President Sata is an absent head of state. He hardly drives on the road, as he uses a chopper to fly instead of driving in a Corolla. The chopper takes him straight to the airport on his foreign trips or to some place where he is pursuing many of his necessities that are proving costly to the economy.

If you are a journalist who needs to catch up with Sata and get a quick sound bite from the head of state as he lands on a pavilion, it is like looking for horns on the head of a dog. Sata does not talk to the media—he shakes a few hands of his cabinet members and security chiefs before disappearing; from a chopper onto a plane.

His absence is conspicuous. Three years into office he is yet to address a press conference. This absence sometimes turns out to be more disgraceful than baffling. He missed the wedding of one of his sons, choosing fly on a working holiday to London straight from Addis Ababa where he had gone for official engagements.

On return he only appeared at one meeting in Katuba constituency to campaign in a by-election where he called some of his MPs useless; exactly not a term one expects from a humble mouth to refer to colleagues. Even if Sata is elderly among his MPs, calling them useless shows arrogant disregard for others. The PF lost the Katuba seat to the opposition United Party for National Development (UPND)—at least Zambians decided not to add one more useless MP to parliament.

Shortly Sata was off to Congo DR on a SADC region meeting, but hardly had he touched down back home, Sata was jetting straight to Zimbabwe to attend a wedding for Robert Mugabe’s daughter. What was the snub about his own son’s wedding?

Today the civil society feels extremely pissed off by President Sata’s ‘animal driven constitution’ remark. “Those demanding for a people driven constitution must first show me an animal driven constitutions” is all the response Sata made when he was shaken out of his cocoon, feeling the mounting pressure over the constitution.

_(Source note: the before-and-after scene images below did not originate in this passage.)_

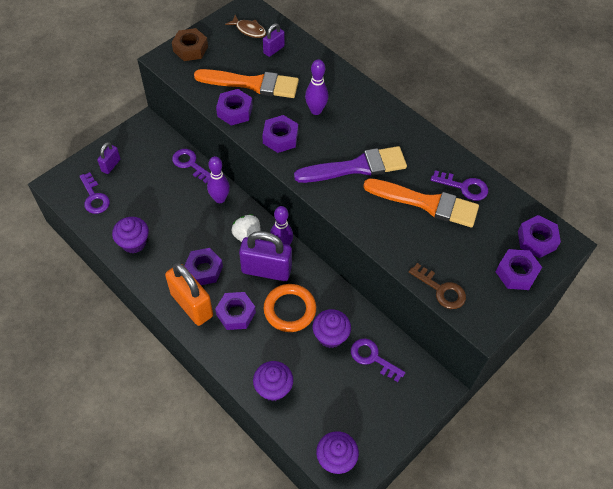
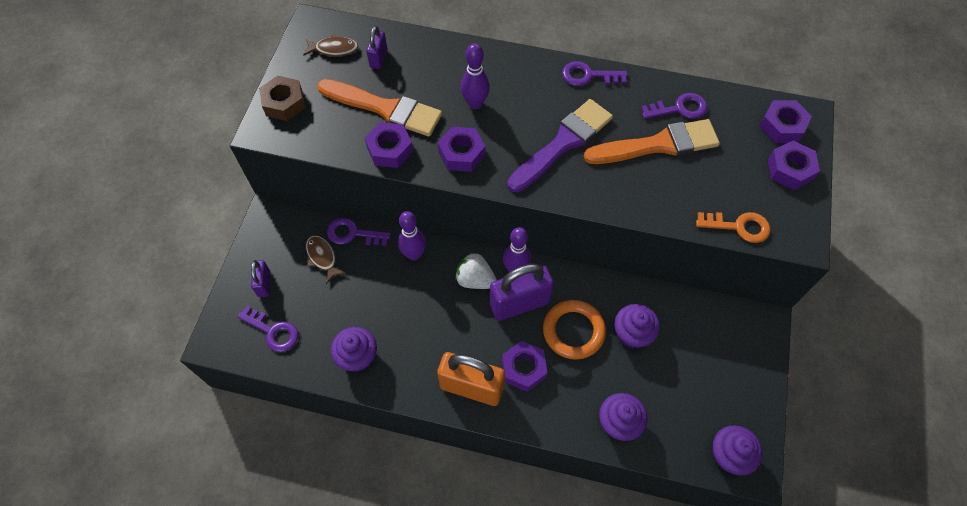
camera: 30 degrees left, 5 degrees up
(159, 168) = (322, 257): none -> brown fish
(204, 270) = (456, 341): purple nut -> none
(252, 84) = (385, 108): orange brush -> orange brush turned 45 degrees clockwise
(373, 358) = (686, 331): purple key -> purple key (588, 75)
(441, 290) = (738, 227): brown key -> orange key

Sata did not stand at the Freedom Statue to grace the International Women’s Day on March 8 and yet the most significant Youth Day that followed four days later, he absconded.

On Labour Day he only issued an instruction, a quick one, to Labour minister to make employers to pay more money to their workers and refused anyone from delivering speeches and off he went back to State House where he is holed up most of the time, choosing to speak to the nation through his Face-book Page.

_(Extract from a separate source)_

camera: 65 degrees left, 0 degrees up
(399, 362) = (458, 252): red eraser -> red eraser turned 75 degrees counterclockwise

Just on Youth Day as Sata remained holed up in seclusion, police arrested 42 youths from Action Aid who joined the Youth Day march-past clad in T-shirts demanding for a clear road map on the constitution from government.

Despite this police action reflecting badly on the issues of how the government tolerates peaceful and silent symbols of freedom of expression, the really ‘humble’ Sata has remained mute.  

In Eastern province, from 16th to 17th March, police fought running battles with local people they tried to stop from attending meetings that were to be addressed by opposition UPND leader, Hakainde Hichilema.